After speaking to TfL's customer service, she was eventually given a refund of £706.56 for her overpayments in 2018.

Grace said: "At first TfL told me it was my responsibility to read the terms and conditions, but in the end they were very helpful in getting my account refunded.

"I'd lost hundreds of pounds to this, and have incurred interest charges from my bank as I'd been using my overdraft – I could have avoided this if I hadn't been paying such high fares every month.

"I'm sure this has happened to a lot of people who may not even be aware of it."

'Think of it as the "tap-dancing" warning'

Steve Nowottny, news and features editor at MoneySavingExpert.com, said: "Think of it as the 'tap-dancing' warning - whatever you do, don't start tapping willy-nilly with different devices when you're travelling around London. Even if it's the same card you're paying with, it's vital you tap in and tap out with the same device too.

"While these rules have been in place for years, as mobile and contactless payments become more common it's clearly catching some out - and if this happens you could pay £100s extra."

How to avoid overpaying

While a £700 overpayment may appear unusual, TfL data shows passengers were charged a total of £67 million in maximum fares in 2017 after failing to tap out properly – so it's well worth reminding yourself of the rules. There's full help on how to pay for your journey with a contactless card or mobile on the TfL website, but in brief:

  • Always touch in and out at the start and end of a journey, using the yellow reader.

  • Always use the same device to touch in and out, even if you have different devices which use the same card.

  • Keep contactless cards, Oyster cards and mobile devices separate to avoid paying twice due to 'card clash'.

  • If you're using your phone, make sure you have enough battery to tap out to avoid a maximum fare.

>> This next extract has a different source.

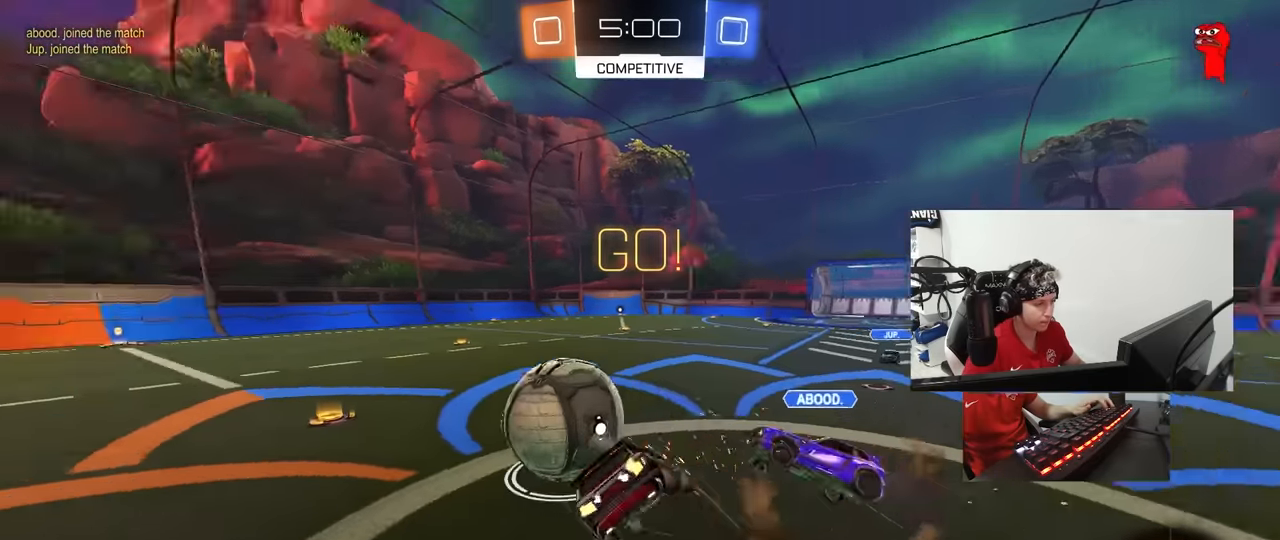
{"keys": ["a", "shift"], "mouse": [], "mouse_move": "still", "events": [[17, "s", "down"], [17, "w", "up"], [67, "mouse_right", "up"], [333, "s", "up"]]}
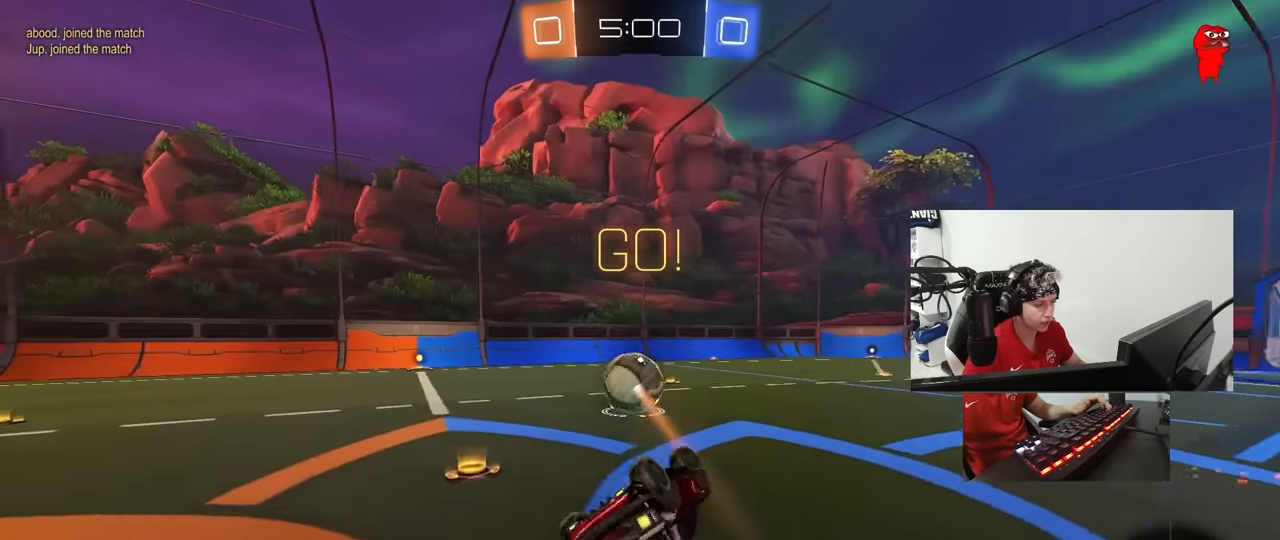
{"keys": ["a", "w"], "mouse": [], "mouse_move": "down-left", "events": [[167, "s", "down"], [267, "shift", "up"], [350, "s", "up"], [500, "w", "down"]]}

  • Use your TfL account to check if you're owed refunds. Register your Oyster card or debit card online and you'll be able to track your journey history and check if you've been charged for any incomplete journeys.

What does TfL say?

A TfL spokesperson said: "As we have made clear since the introduction of contactless payments on our transport network in December 2012, you must touch in and out with the same device in order to ensure you are charged the correct fare.

"Cards loaded onto a mobile device are treated as a separate device to the associated contactless card and therefore you need to ensure you only use one or the other to complete your journey."